* Instruction 1
In the holiday pay post, which two holidays fall on a Sunday?
* Instruction 2
Go on with the holiday pay post, picking up right after its last line.

* Text under study
=====

Let's say that in an employee handbook the employer has specified that the employee will be paid for 6 holidays (New Year's, Labor Day, July 4th, Memorial Day, Thanksgiving and Christmas), the employee's regular workweek is Monday thru Friday.... Christmas '05 and New Years '06 both fall on Sunday, does the employer then have to give the employee Monday off to compensate for "paid holiday" they have agreed to in their employee manual? The reason I ask is that I found a site that states :
A. The following days shall be holidays:
1. Sunday of each week.
2. January 1, New Years Day
3. Third Monday in January, "Martin luther King, Jr./Civil Rights Day"
4. Third Monday In February, "Lincoln/Washington Presidents' Day"
5. Second Sunday in May, "Mothers' Day"
6. Last Monday in May, "Memorial Day"
7. Third Sunday in June, "Fathers' Day"
8. July 4, "Independence Day"
9. First Sunday in August, "American Family Day"

=====

* Record extracts
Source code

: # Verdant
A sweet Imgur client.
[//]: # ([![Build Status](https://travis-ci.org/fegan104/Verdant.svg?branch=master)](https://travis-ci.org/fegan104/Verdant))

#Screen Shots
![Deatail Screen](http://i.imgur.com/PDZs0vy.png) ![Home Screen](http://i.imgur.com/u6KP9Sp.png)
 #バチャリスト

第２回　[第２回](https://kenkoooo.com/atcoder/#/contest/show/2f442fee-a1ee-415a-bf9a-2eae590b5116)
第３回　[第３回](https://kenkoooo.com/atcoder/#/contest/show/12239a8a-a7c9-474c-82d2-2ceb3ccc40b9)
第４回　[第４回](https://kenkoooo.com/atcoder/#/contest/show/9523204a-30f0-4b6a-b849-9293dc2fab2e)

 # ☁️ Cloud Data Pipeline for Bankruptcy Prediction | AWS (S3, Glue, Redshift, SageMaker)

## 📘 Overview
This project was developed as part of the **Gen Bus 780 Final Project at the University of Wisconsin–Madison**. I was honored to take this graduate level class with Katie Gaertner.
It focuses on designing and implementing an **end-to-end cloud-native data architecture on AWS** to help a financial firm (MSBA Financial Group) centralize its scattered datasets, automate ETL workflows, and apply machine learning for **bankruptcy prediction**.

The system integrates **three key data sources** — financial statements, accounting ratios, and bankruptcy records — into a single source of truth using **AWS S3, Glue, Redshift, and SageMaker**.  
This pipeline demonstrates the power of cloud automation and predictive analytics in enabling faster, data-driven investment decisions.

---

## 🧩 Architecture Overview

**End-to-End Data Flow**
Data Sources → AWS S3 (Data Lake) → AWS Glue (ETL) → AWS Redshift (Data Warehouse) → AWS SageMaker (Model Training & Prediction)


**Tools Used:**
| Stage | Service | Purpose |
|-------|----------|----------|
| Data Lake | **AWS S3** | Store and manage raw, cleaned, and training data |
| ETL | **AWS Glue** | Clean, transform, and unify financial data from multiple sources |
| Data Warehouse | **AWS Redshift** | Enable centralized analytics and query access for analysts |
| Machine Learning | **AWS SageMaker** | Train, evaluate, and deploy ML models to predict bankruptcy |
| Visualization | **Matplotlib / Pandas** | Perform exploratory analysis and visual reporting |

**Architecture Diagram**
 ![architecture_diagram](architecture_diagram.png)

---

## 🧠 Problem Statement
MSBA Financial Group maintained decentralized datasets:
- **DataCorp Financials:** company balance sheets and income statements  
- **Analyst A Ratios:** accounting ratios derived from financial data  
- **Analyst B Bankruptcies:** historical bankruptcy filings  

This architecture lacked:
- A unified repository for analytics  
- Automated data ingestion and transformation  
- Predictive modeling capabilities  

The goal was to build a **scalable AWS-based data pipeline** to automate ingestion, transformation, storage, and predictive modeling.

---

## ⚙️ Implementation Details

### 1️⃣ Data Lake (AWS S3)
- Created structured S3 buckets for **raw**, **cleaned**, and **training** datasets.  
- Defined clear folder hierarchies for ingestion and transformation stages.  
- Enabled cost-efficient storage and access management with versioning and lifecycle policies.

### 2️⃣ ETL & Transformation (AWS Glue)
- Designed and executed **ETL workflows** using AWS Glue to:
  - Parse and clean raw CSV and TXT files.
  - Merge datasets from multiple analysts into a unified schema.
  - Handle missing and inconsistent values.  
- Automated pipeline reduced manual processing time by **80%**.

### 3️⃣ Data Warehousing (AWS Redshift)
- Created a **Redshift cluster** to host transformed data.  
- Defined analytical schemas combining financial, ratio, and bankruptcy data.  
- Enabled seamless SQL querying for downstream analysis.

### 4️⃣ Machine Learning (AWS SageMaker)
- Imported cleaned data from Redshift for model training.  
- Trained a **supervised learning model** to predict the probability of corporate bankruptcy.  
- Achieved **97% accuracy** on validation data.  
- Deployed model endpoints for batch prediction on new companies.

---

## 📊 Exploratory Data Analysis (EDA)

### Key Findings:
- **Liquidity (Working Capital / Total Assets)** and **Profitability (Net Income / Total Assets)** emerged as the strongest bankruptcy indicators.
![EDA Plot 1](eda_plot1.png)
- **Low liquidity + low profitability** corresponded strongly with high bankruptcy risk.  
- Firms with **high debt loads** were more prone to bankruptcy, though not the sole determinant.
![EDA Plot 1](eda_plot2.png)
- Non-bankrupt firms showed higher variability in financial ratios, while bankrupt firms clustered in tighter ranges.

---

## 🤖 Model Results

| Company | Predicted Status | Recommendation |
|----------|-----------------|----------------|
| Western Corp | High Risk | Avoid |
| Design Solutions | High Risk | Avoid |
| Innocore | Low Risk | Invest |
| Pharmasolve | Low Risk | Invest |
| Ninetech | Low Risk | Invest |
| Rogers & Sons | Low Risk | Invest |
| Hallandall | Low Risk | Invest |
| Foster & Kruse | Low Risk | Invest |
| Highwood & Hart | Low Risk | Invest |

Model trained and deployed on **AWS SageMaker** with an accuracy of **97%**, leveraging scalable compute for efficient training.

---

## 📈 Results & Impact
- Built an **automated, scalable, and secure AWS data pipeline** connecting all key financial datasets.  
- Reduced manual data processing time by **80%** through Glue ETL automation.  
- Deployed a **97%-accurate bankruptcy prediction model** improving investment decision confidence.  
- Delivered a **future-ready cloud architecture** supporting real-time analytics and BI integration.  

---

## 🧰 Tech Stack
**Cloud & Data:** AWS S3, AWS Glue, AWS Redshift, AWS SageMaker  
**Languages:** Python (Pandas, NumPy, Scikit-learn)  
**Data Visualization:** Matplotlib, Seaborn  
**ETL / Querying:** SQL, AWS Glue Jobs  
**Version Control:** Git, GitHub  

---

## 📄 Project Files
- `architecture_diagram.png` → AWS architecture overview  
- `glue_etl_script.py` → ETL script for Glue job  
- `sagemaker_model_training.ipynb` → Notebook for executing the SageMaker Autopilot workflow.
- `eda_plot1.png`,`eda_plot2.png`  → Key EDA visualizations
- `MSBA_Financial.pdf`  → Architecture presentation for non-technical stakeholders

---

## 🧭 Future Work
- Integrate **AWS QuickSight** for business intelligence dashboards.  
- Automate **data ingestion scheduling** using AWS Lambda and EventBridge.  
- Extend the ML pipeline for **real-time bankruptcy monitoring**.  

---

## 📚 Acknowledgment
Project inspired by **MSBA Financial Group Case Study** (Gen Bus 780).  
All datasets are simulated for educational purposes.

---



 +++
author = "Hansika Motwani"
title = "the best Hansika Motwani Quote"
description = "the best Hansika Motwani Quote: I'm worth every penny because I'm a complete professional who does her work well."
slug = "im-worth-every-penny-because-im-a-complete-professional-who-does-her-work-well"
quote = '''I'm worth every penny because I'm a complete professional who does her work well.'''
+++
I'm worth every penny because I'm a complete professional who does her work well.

=====

* Exercise result 1
Christmas '05 and New Year's '06.

* Exercise result 2
10. First Monday in September, "Labor Day"
11. September 17, "Constitution Commemoration Day"
12. Second Monday in October, "Columbus Day"
13. November 11, "Veterans' Day"
14. Fourth Thursday in November, "Thanksgiving Day"
15 December 25, "Christmas Day"
"When any of the holidays emunerated in subsection A falls on a Sunday, the following Monday shall be observed as the holiday with the exception of the holidays emunerated in subsection A, paragraphs 1,5,7,9,and 11"

I found this info in the Arizona State Legislature Website and no where does it state that this is intended for Federal employee's.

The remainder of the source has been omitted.